Il ne comprit pas, sur le coup, car son ton calme jurait bien trop avec l'urgence que cette phrase aurait dû lui faire ressentir. Son hôte lui tendit un baluchon qu'il pressa contre son torse.
- Q-qu'est-ce qu- ? bredouilla le jeune homme.
- Il arrive, fit-elle simplement. J'en suis certaine.
- M-mais, c-comment ?
Paniqué, celui-ci serra plus fort le baluchon contre son cœur et entendit quelques biscuits se briser sous son étreinte. Sitka le poussa sans ménagement la fenêtre qu'elle venait visiblement d'ouvrir.
- Nous en parlerons dès que possible, c'est promis. Seulement, tu ne peux rester ici. S'il te voit...
- Il me c-coupera en d-deux, je le s-sais. Je ne suis qu'un imb-bécile. Ne t-t'inquiète p-pas p-pour moi. On s-se r-reverra au p-printemps.
La jeune albinos hocha la tête et le tira jusqu'à la fenêtre.
- Passe par ici. Glisse-toi derrière la chaumière et dès que tu entends la porte claquer, file jusqu'à l'auberge. Mais traverse bien derrière la chaumière jusqu'en bas du vallon, sinon il risquera de te voir par l'une des fenêtres. À bientôt.

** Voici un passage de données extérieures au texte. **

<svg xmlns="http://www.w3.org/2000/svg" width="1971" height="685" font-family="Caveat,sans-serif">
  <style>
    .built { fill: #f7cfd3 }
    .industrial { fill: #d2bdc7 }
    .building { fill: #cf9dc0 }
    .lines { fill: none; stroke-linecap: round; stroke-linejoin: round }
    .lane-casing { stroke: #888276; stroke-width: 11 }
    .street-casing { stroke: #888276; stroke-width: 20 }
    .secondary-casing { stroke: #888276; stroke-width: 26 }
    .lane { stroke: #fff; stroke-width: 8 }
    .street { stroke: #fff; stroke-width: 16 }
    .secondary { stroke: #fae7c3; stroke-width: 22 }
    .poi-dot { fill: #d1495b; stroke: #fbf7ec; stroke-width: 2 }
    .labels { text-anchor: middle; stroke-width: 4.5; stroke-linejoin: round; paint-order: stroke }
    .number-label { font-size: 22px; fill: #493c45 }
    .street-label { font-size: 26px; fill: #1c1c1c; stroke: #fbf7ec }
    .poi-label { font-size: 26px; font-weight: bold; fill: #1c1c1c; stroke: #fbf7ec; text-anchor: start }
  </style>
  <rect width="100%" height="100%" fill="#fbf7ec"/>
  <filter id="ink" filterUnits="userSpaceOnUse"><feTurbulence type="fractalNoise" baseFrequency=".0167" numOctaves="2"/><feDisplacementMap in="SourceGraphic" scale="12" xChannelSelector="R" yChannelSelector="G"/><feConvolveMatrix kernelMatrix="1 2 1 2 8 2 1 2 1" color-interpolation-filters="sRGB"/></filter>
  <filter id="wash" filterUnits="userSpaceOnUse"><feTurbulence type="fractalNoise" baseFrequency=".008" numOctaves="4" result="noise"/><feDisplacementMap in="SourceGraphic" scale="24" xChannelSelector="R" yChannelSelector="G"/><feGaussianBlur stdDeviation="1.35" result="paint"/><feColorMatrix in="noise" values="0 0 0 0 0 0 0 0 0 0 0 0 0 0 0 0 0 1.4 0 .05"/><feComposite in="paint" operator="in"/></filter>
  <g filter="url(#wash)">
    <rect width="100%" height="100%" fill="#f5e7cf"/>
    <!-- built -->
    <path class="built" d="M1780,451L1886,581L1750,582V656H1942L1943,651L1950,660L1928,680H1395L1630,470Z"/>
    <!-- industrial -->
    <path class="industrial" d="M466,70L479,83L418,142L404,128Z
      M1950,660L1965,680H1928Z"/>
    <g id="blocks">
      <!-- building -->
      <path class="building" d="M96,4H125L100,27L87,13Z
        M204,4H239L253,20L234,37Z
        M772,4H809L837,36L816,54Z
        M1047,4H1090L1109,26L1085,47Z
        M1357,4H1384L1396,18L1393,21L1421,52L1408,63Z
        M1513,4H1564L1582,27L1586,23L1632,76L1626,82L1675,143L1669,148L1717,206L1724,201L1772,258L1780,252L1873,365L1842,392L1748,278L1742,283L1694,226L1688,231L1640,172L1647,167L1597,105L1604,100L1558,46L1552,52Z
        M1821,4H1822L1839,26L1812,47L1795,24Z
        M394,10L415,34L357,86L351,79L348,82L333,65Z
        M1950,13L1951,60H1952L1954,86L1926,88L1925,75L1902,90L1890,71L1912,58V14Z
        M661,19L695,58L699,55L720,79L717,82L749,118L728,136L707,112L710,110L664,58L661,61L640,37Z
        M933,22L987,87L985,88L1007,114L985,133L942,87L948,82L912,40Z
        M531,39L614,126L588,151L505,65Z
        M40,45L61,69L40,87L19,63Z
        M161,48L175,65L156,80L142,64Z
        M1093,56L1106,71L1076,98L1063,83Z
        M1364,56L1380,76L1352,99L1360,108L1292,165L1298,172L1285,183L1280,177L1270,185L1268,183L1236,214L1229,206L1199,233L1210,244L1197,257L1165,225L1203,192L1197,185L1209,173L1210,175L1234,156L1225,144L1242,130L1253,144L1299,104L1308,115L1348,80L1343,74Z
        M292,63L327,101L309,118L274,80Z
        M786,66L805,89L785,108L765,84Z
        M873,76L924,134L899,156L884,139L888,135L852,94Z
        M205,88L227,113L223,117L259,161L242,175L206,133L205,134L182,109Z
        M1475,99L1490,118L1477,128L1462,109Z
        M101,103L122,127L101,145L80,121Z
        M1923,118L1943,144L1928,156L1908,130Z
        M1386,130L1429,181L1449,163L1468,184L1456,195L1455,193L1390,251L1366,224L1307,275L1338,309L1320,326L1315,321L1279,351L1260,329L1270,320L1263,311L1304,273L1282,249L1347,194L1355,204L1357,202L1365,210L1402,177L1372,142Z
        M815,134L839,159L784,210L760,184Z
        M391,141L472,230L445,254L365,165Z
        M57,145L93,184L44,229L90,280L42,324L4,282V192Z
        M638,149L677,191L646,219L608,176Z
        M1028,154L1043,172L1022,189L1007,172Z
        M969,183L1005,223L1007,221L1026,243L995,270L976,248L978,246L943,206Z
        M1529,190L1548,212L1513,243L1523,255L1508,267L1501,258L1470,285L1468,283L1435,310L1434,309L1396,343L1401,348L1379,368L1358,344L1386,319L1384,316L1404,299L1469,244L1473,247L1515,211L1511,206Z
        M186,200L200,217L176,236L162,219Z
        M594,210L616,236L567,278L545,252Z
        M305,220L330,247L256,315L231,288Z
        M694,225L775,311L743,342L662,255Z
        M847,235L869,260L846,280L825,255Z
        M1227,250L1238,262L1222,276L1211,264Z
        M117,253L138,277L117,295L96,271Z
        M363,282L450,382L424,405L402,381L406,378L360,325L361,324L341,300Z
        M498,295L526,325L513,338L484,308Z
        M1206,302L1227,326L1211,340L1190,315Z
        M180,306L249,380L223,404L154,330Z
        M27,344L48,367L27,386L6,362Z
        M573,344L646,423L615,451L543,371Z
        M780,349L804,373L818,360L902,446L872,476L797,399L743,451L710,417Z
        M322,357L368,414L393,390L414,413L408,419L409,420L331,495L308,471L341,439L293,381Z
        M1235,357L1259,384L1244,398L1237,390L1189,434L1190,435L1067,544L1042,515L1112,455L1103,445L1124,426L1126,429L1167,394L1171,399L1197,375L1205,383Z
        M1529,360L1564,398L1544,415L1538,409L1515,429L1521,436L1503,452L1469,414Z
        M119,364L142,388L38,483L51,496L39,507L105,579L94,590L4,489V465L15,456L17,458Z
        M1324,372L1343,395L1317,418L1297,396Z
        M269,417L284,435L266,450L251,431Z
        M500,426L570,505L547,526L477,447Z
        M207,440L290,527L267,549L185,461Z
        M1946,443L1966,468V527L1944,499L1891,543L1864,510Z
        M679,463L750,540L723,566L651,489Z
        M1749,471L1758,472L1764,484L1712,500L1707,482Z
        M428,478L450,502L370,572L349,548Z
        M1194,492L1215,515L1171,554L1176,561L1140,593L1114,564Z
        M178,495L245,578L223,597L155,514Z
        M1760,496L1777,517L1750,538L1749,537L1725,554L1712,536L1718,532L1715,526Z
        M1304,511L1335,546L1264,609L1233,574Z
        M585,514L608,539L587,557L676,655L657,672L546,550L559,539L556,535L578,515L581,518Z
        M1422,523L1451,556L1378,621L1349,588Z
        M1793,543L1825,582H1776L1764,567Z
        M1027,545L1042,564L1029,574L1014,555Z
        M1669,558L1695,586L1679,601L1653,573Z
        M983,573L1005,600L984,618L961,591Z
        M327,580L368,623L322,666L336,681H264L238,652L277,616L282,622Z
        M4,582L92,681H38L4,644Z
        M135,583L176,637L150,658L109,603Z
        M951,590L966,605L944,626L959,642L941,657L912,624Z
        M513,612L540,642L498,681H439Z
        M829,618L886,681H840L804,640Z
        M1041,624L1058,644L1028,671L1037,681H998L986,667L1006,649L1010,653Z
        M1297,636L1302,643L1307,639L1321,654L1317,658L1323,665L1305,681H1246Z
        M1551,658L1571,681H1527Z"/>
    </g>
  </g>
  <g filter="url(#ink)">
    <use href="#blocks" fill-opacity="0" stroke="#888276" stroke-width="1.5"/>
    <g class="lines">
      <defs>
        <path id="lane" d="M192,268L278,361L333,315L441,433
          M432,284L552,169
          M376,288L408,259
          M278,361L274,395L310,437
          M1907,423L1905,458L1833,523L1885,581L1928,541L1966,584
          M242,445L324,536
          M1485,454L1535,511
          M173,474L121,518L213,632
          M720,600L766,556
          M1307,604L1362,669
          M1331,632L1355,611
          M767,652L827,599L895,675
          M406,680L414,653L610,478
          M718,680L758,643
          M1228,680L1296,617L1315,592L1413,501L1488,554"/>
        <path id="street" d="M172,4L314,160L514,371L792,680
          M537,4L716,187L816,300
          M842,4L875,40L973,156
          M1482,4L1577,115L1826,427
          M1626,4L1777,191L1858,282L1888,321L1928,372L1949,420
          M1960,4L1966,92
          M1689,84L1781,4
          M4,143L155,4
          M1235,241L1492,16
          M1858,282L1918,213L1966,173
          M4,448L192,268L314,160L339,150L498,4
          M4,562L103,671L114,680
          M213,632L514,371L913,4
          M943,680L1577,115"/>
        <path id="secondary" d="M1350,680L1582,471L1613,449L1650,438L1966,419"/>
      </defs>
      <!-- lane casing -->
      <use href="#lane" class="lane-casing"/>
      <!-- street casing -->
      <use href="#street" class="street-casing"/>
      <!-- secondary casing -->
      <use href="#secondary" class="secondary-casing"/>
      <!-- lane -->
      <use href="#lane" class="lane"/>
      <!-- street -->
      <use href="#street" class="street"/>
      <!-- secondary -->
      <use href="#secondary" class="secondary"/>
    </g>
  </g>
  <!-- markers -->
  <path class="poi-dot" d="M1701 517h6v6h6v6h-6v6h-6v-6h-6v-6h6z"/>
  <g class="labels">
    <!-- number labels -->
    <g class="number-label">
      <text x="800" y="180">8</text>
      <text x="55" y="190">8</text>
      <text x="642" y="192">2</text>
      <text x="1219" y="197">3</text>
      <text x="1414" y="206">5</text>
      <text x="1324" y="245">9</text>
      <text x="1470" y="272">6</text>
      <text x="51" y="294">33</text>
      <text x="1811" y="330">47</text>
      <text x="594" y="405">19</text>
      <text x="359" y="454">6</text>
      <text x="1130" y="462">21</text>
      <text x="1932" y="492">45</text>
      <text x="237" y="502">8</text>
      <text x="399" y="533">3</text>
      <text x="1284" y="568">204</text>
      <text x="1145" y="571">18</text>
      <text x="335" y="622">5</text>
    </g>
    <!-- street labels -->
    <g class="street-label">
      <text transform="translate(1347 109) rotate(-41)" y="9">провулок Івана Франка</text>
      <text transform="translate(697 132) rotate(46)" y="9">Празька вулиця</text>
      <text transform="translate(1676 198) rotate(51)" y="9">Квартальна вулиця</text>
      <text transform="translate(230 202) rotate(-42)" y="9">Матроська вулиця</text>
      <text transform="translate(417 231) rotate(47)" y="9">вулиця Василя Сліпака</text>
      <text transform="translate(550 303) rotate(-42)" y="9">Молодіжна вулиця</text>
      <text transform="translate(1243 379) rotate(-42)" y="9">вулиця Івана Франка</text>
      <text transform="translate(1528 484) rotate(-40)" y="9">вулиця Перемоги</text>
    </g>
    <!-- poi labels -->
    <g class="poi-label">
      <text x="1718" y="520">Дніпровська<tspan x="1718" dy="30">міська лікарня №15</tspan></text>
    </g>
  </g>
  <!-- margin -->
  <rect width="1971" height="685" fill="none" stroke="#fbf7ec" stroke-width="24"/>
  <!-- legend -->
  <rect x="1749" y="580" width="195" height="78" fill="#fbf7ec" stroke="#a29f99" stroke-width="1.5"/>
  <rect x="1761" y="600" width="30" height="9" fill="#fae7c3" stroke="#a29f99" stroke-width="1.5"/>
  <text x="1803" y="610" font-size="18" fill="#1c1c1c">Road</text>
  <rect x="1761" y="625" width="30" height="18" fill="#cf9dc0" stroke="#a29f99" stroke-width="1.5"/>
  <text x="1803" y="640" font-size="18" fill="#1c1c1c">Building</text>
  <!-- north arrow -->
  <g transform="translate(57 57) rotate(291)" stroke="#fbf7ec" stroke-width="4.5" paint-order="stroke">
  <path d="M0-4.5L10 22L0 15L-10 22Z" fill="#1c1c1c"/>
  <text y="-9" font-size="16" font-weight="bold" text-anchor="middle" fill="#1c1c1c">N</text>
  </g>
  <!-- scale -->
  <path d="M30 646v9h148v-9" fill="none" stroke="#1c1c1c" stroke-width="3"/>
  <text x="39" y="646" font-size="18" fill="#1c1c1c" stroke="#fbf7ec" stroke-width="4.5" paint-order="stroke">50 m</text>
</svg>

Elle se redressa sur la pointe des pieds, tira la tête du jeune croavis vers le bas, puis déposa un chaste baiser sur son front. Par ce simple geste, elle scella une promesse profonde et mystérieuse entre eux. Qu'ils se retrouveraient, seraient toujours là l'un pour l'autre. Que Yorrik n'était pas juste de passage dans sa vie. Qu'il n'avait pas à s'en faire.
- Maintenant, va.
Il ne se le fit pas entendre deux fois. Déjà, il sauta à travers l'ouverture et atterrit sur l'herbe détrempée. Derrière lui, Sitka claqua la fenêtre. Il prit les jambes à son cou sans se retourner en contournant la bâtisse, puis s'accroupit contre le mur de chaume. Il ignora la sensation de mourir qu'il ressentait profondément. Trempé jusqu'aux os, comme lors de sa première rencontre avec l'albinos, la nostalgie s'emparait de ses pensées. Ses pieds étaient éclaboussés de boue car il n'avait pas enfilé de souliers en partant et dans son baluchon, les gâteaux ne devaient pas avoir belle allure.

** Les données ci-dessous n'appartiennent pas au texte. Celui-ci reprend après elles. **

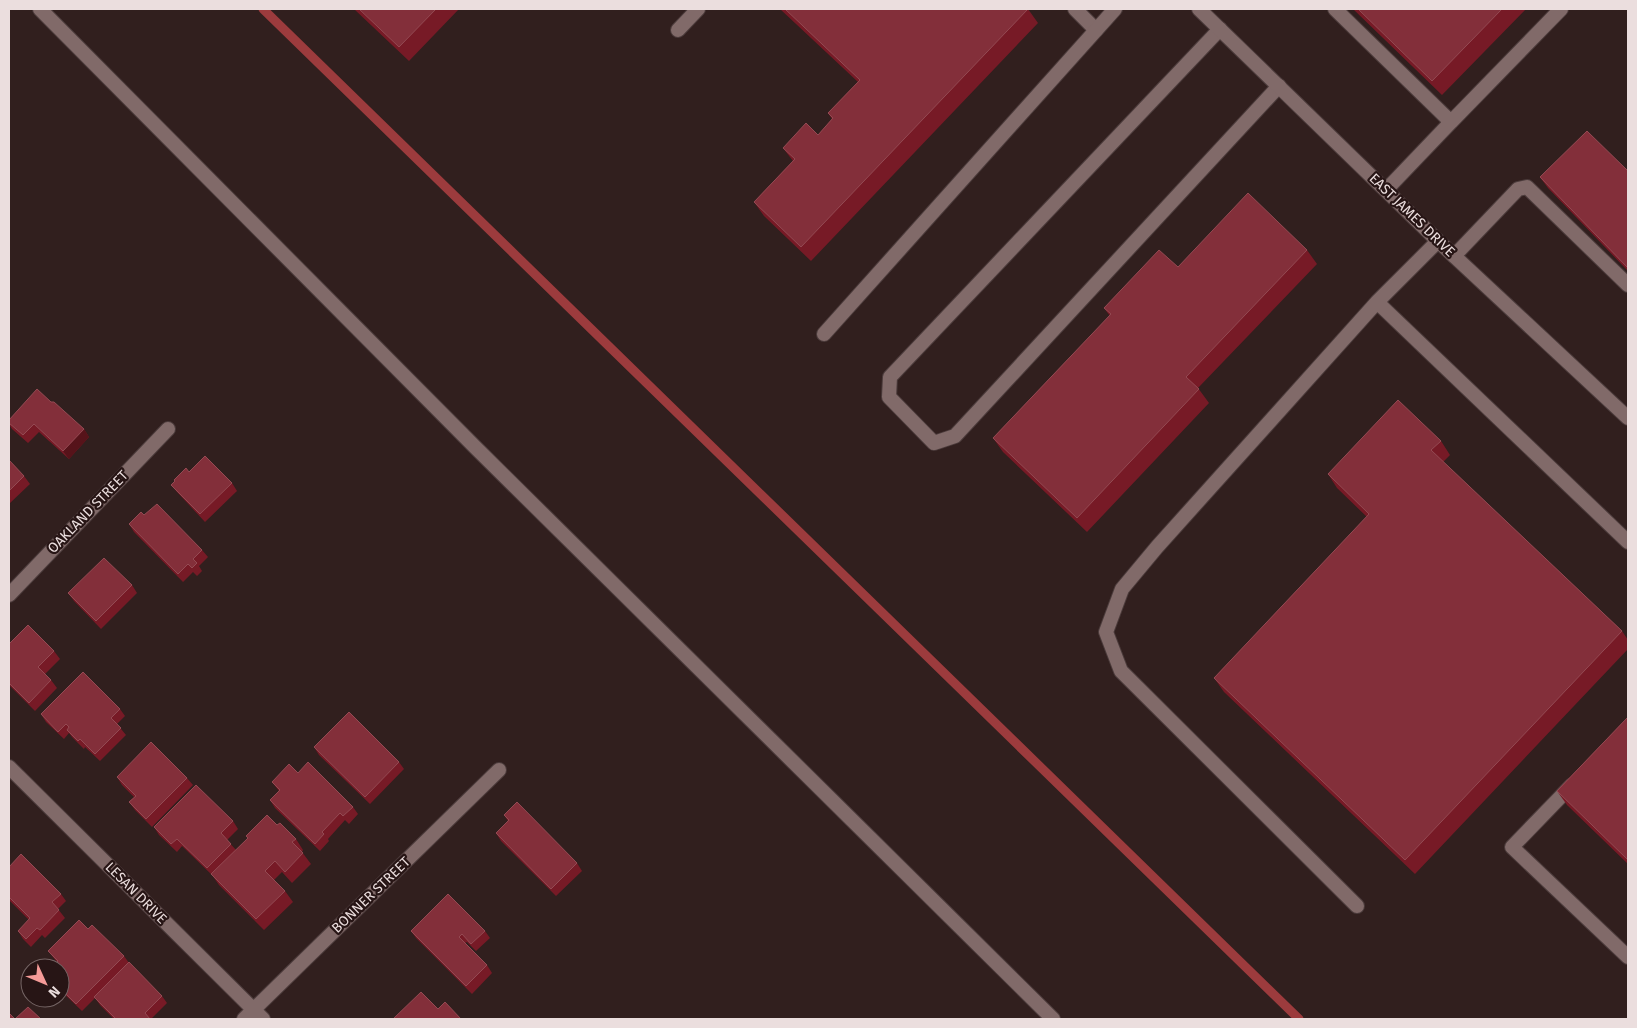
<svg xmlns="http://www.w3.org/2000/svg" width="1637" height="1028" font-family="'Fira Sans',sans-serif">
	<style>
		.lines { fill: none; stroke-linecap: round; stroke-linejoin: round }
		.stream { stroke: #9c3b3d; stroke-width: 9 }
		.service-casing { stroke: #4b3b3b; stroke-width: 16 }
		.minor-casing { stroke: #4b3b3b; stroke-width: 16 }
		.service { stroke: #816a69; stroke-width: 14 }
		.minor { stroke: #816a69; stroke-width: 14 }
		.wall { fill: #771a26 }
		.shaded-wall { fill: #56131a }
		.building { fill: #832f3a; stroke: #944a53 }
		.labels { text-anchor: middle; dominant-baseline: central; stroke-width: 4.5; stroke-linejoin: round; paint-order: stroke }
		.street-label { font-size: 14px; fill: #ebdede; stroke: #271515 }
	</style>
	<rect width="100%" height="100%" fill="#311f1e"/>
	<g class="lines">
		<path class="stream" d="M263,9L1299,1019"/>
		<g class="service-casing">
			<path id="service" d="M1075,9L1096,30
				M1335,9L1451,122L1561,9
				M1220,29L890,377L889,397L934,443L955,436L1279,86
				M1386,190L1451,122
				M1454,256L1518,189L1527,187L1628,285
				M1572,785L1512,847L1628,957"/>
		</g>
		<g class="minor-casing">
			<path id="minor" d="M40,9L475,447L1053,1019
				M1199,9L1438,241L1628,418
				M678,30L698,9
				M1377,302L1628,542
				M824,334L1115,9
				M9,595L168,429
				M9,767L263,1019
				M1357,906L1121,671L1106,632L1122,589L1157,547L1377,302L1438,241
				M244,1019L499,770"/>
		</g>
		<use href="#service" class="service"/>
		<use href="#minor" class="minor"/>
	</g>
	<path class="wall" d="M354,9H459L409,61Z
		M780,9H1028L1038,23L811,261L764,216L754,202L793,161L783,148L818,135L832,119L828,113L858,82Z
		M1353,9H1526L1442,95Z
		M1628,171V271L1548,188L1540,177Z
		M1307,250L1317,264L1198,388L1209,403L1087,532L1003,452L993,438L1110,316L1104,308L1178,267Z
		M51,402L84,429L89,437L69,459L39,432L28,443L12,429L9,424V420Z
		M1441,441L1450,455L1443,462L1622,631L1628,640V649L1415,874L1224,692L1214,678L1367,517L1337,488L1328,474Z
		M9,460L24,476L30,484L9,504Z
		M189,472L232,483L237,491L205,522L177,492L171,485Z
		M144,515L202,550L208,557L199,566L202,571L197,576L193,572L183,582L134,532L129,524Z
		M132,585L137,593L101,629L74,601L68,593Z
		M9,644L54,651L60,659L45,674L51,680L57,688L35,711L9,685Z
		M120,709L125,716L117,724L126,735L100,761L85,747L84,749L72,737L69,733L64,739L46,722L41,714Z
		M1628,717V864L1567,805L1557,791Z
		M314,747L399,762L404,769L370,804L319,755Z
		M298,773L353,807L358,814L349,824L345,820L328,839L329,841L320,851L275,808L270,800L279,791L272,782Z
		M117,777L187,778L193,785L152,827L135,810L129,802L134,797L122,785Z
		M504,815L577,863L582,871L556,896L501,841L496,833L508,821Z
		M233,821L238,829L227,840L236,850L248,838L246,836L277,825L296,839L303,850L302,852L311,864L292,883L282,872L274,880L285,891L293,902L264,930L219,885L212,875L182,846L177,852L159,835L154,827Z
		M9,867L61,894L66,901L58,909L65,918L45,938L42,935L31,947L23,939L18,931L29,920L9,900Z
		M88,929L124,956L129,963L162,996L167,1003L151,1019H114L100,1005L95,998L82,1011L60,990V968L57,962L48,951Z
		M411,931H485L490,938L476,951L467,942L465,943L487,965L492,973L472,994L416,938Z"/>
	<path class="shaded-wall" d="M84,429L89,437L69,459L63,451Z"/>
	<path class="building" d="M359,9H436L399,47Z
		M785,9H1028L801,247L754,202L795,159L783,148L806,123L818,135L833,118L828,113L860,80Z
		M1358,9H1502L1432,81Z
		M1587,131L1628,171V268L1540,177Z
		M1248,193L1307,250L1186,377L1199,389L1077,518L993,438L1111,314L1104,308L1159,250L1178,267Z
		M37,389L51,402H54L84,429L63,451L34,424L23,435L9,423V420Z
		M1398,400L1441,441L1431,450L1622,631L1405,860L1214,678L1369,514L1328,474Z
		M205,456L232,483L200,514L171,485L175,481L174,480L186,468L189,472Z
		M9,460L24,476L9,491Z
		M157,504L202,550L193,559L197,563L192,568L188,564L178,574L129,524L141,512L144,515Z
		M104,558L132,585L96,621L68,593Z
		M28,625L54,651L38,667L51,680L29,703L9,683V644Z
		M83,672L120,709L111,718L121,728L95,754L80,739L78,741L67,730L69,727L66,724L58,732L41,714Z
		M349,712L399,762L365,797L314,747Z
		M1628,717V860L1557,791Z
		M151,742L187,778L146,819L129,802L136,796L117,777Z
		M308,762L353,807L343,816L340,813L322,832L324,834L315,844L270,800L280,790L272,782L289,764L298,773Z
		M196,785L233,821L221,833L231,844L207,868L177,839L171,844L154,827Z
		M517,802L577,863L551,889L496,833L509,820L504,815Z
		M267,815L277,825L280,823L296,839L292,842L303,853L285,872L275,861L265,871L285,891L256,919L211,874L248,838L246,836Z
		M21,854L61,894L52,902L59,910L40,930L37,928L26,939L18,931L30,918L9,897V867Z
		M448,894L485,931L471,944L462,934L459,937L487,965L466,986L411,931Z
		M79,920L88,929L92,925L124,956L76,1004L60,988V968H51L58,961L48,951Z
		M129,962L162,996L145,1013L150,1019H116L94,997Z
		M421,992L438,1009L445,1002L461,1019H393Z
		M28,1007L41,1019H9V1013L15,1019Z"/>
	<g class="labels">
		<g class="street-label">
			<text transform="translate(1412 215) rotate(44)">EAST JAMES DRIVE</text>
			<text transform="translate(88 512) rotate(-46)">OAKLAND STREET</text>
			<text transform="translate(136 893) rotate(45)">LESAN DRIVE</text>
			<text transform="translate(371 895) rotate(-44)">BONNER STREET</text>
		</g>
	</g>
	<rect width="1637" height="1028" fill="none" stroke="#ebdede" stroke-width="20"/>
	<g transform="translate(45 983) rotate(134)"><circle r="24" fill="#271515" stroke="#756565"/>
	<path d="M0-4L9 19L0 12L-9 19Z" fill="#f59b98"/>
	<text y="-8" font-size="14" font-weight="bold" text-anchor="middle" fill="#ebdede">N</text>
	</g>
</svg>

Toute son attention était tournée de l'autre côté de la demeure. Malgré la pluie, il devait percevoir la porte claquer, et il ignorait s'il en était capable, avec le clapotis des gouttes. Devait-il simplement partir sans se retourner, après quelques minutes d'attente ? Et si Sitka s'était trompée ? Comment aurait-elle pu savoir que son frère arrivait ? Était-ce une simple intuition, un pressentiment ?
Il devait partir, se réfugier au plus vite à l'auberge. Seulement, l'inquiétude était un poison qui circulait vivement dans son organisme. Cette maladie grangrenait son être au point de lui couper le souffle. Et il sut. Il sut qu'il allait faire demi-tour. Qu'il devait le faire. Il ne pouvait vivre durant plusieurs semaines, plusieurs mois sans avoir de ses nouvelles. Sans être certain de son bien-être. Car il savait que Sitka, sa nouvelle amie, sa protectrice, était incapable de se protéger elle-même.
Serrant son maigre bagage, toujours accroupi sous les éléments déchaînés de la nature en fureur, il retourna sous la fenêtre affronter son destin, abandonnant là sa fuite.